ホームレス生活で辛酸を舐めた和真は、一二もなくそれに飛びついたのだった。


今まで社長の息子ということで不遜に振舞ってきた和真も、今は厳しい環境下でビシバシとしごかれているようだ。

彩への養育費は、和也さんが給料から天引きしてくれているおかげで、今のところ毎月ちゃんと支払われている。

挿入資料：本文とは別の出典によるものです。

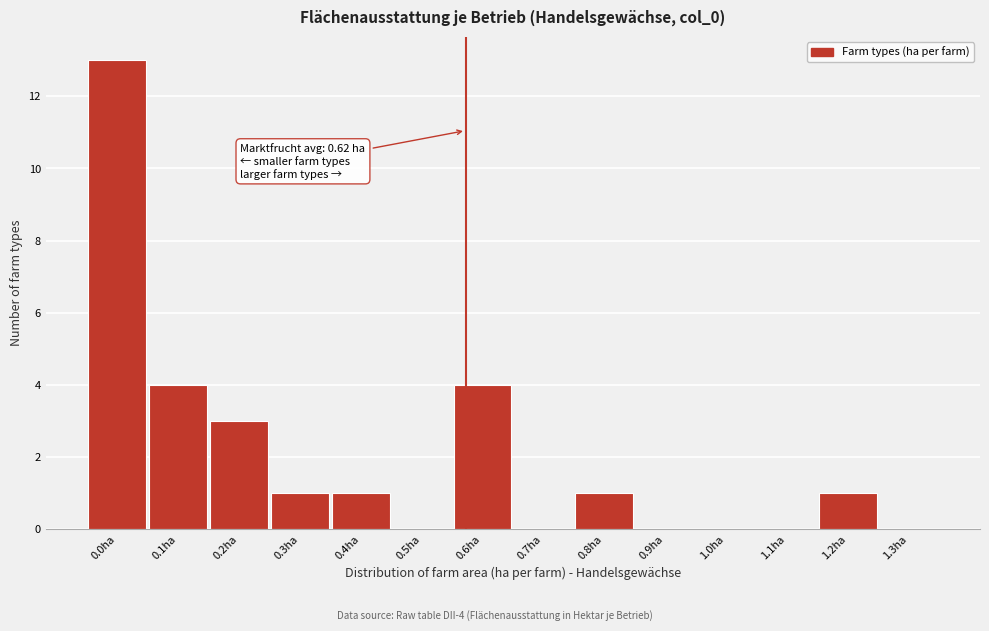

Reading right to left, what are all the values shown in this chart?

1.3ha=0	1.2ha=1	1.1ha=0	1.0ha=0	0.9ha=0	0.8ha=1	0.7ha=0	0.6ha=4	0.5ha=0	0.4ha=1	0.3ha=1	0.2ha=3	0.1ha=4	0.0ha=13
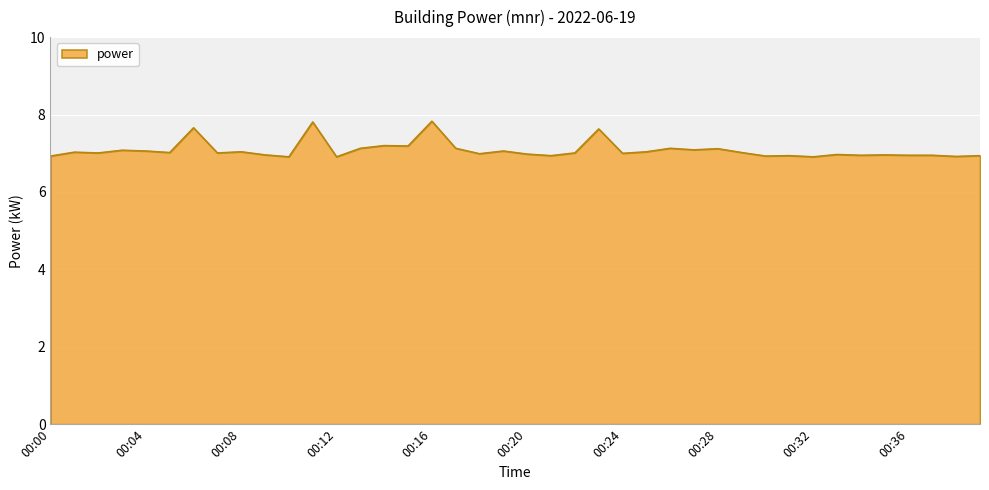

What is the difference between the maximum and minimum values?

0.9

花梨の方からも、期日内に一括での慰謝料が支払われていた。

その後も何か問題を起こして、両親によって地元に連れ戻されたと聞いている。

今回の一件で懲りて、もう不倫なんて真似を繰り返さないことを祈るばかりだ。


「お母さーん、準備できたよー!」


ニュースが次の話題に切り替わったところで、着替えを済ませた彩がやって来る。


「あ、ちょっと待ってね。

お母さんもバッグの準備だけできたらすぐに行けるから」


あれから、私は以前と同じ税理士補助の仕事を見つけることができた。

パートからのスタートだけど、働きぶりによっては正社員雇用も可能だという。


それに伴い、私と彩は優子さんの家を出て2人で暮らし始めた。

新居は優子さんの家にも近い、小さなアパート。

小学校を転校させることになってしまったけれど、この1年弱で優子さんによく懐くようになった彩は、いつでも遊びに行けるから嬉しいと笑ってくれたっけ。


「すき焼きたのしみだね!

旭くんがケーキも買ってきてくれたんだって」


家を出てからも、優子さんと旭との交流は続いていた。

今日もみんなですき焼きをしようと、優子さんの家にお呼ばれしている。


「楽しみだね。

私たちも、着いたらちゃんとお手伝いしようね」


「もちろん!」


私の言葉に、元気に頷く彩。


―――ああ、本当に私たちの望んだ……平穏な生活が手に入ったんだ。


屈託のないその笑顔を見ていたら、急にそれを実感した。

胸がきゅっと締め付けられるようで、堪らずに彩を抱きしめる。


「わっ……おかあさん?」


「彩……大好きだよ」


突然の行動に戸惑う彩へ、溢れるままの気持ちを伝える。


かつてはすれ違っていた私たちの想い。


「私も……大好きだよ!」


もう何者にも引き裂かれることはない。


やり直しという奇跡の末に、再びこの手に抱きしめることができた宝物をもう二度と離さない。


私たちは、奪われてきた時間の分までこれからを幸せに生きていくんだ。